I agree with the blog. I wish they would advocate for us to be allowed more control over our treatment and I don’t think adequate weight is given to the autoimmune gastritis and potential cancer risk or conditions linked to the loss of acidity in the stomach.
Thanking you all for what you have done to throw a little more light on the treatment of Pernicious Anaemia . Yes the document is somewhat disappointing , but I’m sure that we are all grateful that a little progress has been made . I doubt whether it will lead to any greater improvement in treatment after having read the initial scathing comments by doctors in the “Pulse “ magazine about the new guide – lines . …Loss of Stomach acid with Pernicious Anaemia is not given importance . This can impact general health as other vitamins , minerals and trace elements can be effected should Achlorhydria ensue .

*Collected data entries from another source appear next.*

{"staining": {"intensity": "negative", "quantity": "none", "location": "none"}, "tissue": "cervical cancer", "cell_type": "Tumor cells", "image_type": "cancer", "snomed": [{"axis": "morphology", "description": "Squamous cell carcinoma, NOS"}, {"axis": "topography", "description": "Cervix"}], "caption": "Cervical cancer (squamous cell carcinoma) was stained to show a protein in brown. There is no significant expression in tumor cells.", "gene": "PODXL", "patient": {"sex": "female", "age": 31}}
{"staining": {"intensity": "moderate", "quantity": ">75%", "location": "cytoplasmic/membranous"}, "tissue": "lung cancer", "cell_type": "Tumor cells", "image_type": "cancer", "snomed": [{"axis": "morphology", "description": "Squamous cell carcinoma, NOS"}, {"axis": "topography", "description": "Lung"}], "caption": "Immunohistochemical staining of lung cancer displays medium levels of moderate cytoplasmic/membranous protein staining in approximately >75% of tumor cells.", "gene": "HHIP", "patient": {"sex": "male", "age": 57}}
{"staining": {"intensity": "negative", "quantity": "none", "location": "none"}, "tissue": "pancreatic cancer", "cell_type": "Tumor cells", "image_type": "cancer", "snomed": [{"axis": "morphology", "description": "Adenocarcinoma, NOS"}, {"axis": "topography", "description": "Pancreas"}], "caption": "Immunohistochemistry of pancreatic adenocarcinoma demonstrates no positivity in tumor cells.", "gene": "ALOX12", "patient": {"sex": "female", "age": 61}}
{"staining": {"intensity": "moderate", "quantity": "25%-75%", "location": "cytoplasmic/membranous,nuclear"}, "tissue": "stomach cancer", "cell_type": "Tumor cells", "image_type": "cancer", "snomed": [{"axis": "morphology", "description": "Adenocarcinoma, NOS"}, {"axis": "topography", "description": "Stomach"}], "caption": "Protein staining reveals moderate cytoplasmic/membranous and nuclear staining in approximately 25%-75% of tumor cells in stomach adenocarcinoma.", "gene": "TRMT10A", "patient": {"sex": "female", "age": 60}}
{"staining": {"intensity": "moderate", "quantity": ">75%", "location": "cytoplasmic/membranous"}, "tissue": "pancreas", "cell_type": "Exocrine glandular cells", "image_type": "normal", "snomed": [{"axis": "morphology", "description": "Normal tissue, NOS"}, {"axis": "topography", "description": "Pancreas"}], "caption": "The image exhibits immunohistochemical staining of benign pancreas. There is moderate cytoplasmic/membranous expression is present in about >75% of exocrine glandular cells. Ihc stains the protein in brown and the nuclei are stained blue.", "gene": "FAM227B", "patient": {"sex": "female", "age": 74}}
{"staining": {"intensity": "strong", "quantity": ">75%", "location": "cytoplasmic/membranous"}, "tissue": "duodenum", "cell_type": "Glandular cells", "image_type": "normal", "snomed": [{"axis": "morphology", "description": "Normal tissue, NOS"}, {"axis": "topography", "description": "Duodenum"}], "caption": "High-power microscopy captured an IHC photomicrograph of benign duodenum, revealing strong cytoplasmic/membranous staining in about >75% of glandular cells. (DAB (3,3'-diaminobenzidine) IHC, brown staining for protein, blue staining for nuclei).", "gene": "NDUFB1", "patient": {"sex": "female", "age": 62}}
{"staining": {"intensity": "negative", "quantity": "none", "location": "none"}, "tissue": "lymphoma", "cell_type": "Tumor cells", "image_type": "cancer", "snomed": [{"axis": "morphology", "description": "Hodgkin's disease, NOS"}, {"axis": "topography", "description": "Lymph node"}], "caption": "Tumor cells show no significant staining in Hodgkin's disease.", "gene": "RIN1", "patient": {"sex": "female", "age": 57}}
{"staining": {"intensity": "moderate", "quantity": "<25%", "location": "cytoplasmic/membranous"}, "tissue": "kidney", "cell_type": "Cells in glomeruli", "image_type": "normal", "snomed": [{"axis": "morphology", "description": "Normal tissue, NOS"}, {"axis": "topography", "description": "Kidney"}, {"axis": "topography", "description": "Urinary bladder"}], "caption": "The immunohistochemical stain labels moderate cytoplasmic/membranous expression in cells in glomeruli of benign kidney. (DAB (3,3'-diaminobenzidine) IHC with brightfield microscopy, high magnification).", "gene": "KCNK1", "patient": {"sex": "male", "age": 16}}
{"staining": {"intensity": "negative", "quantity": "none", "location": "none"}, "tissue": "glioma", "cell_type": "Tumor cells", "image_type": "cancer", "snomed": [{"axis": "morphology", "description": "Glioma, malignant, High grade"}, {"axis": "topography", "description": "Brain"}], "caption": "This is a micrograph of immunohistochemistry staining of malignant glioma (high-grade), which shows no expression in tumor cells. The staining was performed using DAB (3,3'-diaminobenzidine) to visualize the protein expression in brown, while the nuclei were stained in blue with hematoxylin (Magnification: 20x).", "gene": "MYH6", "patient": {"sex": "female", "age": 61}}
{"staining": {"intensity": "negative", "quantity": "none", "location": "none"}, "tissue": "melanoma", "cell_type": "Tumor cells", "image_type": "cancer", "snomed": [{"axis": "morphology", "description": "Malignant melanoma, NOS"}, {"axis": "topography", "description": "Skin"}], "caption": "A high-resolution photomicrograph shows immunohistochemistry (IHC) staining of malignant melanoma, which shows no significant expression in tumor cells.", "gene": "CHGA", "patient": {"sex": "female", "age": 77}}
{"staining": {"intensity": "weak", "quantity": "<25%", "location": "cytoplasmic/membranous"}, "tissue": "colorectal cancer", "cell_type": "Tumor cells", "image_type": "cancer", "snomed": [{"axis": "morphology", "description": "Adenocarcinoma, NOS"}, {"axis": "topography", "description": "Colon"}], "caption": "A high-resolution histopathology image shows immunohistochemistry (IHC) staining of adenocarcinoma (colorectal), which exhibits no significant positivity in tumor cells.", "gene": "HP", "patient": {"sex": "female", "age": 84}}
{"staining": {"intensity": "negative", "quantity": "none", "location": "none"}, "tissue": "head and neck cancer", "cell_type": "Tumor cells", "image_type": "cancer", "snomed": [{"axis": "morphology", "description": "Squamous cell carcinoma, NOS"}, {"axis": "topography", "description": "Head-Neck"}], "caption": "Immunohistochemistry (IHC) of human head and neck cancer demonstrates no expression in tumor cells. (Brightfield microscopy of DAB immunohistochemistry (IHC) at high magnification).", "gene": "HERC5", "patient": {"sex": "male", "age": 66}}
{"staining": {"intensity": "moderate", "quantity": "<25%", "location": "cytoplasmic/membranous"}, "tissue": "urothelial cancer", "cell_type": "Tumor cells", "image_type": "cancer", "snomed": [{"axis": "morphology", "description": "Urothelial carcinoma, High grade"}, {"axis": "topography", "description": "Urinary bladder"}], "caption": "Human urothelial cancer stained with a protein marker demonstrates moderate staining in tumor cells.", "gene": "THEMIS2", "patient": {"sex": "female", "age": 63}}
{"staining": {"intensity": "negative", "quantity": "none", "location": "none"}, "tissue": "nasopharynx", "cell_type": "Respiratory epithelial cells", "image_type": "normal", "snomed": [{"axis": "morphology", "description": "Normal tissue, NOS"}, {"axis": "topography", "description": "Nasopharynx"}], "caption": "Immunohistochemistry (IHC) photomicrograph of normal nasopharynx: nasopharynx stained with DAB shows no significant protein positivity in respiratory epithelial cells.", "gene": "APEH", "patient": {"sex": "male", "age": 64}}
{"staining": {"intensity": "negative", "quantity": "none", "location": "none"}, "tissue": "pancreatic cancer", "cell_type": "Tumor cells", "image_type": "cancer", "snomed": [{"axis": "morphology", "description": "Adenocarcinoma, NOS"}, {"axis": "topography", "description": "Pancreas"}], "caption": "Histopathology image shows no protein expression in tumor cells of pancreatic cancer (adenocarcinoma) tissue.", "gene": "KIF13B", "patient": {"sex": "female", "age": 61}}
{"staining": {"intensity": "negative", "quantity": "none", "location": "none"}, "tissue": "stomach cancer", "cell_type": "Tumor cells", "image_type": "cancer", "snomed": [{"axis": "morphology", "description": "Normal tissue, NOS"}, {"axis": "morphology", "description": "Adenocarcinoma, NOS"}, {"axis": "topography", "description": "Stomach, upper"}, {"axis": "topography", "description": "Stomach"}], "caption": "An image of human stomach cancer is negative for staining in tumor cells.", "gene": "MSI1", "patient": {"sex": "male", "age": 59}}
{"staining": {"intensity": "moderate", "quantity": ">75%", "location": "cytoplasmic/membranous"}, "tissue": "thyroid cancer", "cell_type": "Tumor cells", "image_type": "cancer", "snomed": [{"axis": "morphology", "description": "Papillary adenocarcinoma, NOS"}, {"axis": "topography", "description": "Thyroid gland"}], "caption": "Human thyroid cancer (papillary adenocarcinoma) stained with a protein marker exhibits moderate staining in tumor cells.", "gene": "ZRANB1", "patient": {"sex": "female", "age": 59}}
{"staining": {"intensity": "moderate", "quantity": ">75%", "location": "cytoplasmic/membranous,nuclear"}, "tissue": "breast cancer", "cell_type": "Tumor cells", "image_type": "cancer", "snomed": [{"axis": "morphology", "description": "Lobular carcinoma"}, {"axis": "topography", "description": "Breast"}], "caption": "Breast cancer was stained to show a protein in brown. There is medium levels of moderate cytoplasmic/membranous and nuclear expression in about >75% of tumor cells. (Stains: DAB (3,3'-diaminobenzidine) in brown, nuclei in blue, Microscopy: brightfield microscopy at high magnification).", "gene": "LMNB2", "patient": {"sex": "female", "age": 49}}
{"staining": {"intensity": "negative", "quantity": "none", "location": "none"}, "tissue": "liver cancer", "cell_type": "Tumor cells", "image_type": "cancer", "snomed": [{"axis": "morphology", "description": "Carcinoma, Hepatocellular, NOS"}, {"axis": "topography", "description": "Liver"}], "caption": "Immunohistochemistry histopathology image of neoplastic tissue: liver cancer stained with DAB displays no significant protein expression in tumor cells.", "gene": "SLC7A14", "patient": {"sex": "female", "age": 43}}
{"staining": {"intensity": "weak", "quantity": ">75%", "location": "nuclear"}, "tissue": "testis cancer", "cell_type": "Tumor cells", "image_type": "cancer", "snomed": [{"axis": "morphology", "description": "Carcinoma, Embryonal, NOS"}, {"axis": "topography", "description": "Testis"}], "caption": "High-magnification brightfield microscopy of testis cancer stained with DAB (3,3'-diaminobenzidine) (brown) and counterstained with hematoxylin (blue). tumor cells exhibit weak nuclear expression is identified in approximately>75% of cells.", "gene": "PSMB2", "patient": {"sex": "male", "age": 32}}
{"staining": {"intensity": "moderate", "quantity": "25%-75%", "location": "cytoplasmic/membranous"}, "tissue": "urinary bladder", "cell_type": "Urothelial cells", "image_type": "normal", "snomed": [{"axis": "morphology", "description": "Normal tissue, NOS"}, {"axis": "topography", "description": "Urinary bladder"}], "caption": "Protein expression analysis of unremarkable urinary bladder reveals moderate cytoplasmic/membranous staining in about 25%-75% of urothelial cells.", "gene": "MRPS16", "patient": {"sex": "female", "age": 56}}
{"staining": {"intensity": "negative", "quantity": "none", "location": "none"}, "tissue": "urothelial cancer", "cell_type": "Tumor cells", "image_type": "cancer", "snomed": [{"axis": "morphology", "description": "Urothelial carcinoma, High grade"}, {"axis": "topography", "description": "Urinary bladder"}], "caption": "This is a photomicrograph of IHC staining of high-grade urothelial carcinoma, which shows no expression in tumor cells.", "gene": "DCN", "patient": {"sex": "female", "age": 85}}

Thanks for all your help as I am in Australia and if it wasn’t for you and all the information I don’t know what I would have done. My new Dr gave me a B12 injection then sent me for blood tests and then called me back to tell me its too high and he was stopping my injections. I then decided to leave that practice and go to the new practise my old Dr moved too which is a lot further away but after giving her all your information over the last few years she listened to me and helped me. Still wants to check my B12 levels though so still doesn’t fully understand. I just had the tests so will be interesting to see what she says. I may have to print out more info to give her. So thanks for all the work you do to help us all. I for one really appreciate it.